**Exercise**
When a line of the entries contains the word "河南省鼎翔置业有限公司", report that line.

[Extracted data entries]
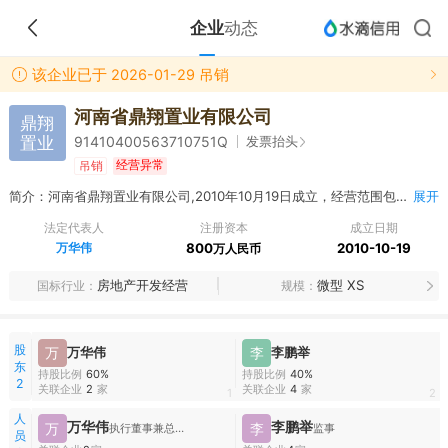
企业
动态
该企业已于 2026-01-29 吊销
河南省鼎翔置业有限公司
鼎翔
置业
发票抬头
91410400563710751Q
经营异常
吊销
简介：河南省鼎翔置业有限公司,2010年10月19日成立，经营范围包括房地产开发（凭资质证书经营），商品房销售。
展开
法定代表人
注册资本
成立日期
万华伟
800
2010-10-19
万人民币
房地产开发经营
微型 XS
国标行业
规模
股
万
万华伟
李
李鹏举
东
持股比例
60%
持股比例
40%
2
关联企业
2
家
关联企业
4
家
1
2
人
万华伟
李鹏举
万
李
执行董事兼总经理
监事
员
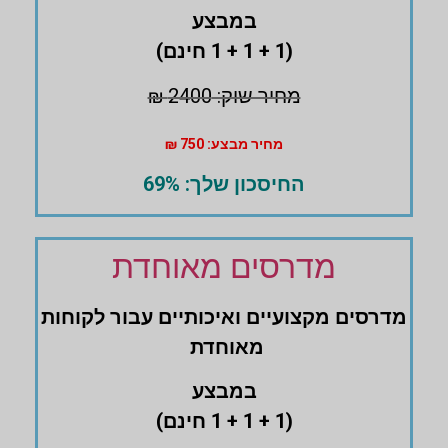
במבצע
(1 + 1 + 1 חינם)
מחיר שוק: 2400 ₪
מחיר מבצע: 750 ₪
החיסכון שלך: 69%
מדרסים מאוחדת
מדרסים ‏מקצועיים ואיכותיים עבור לקוחות
מאוחדת
במבצע
(1 + 1 + 1 חינם)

**Solution for this problem**
河南省鼎翔置业有限公司
简介：河南省鼎翔置业有限公司,2010年10月19日成立，经营范围包括房地产开发（凭资质证书经营），商品房销售。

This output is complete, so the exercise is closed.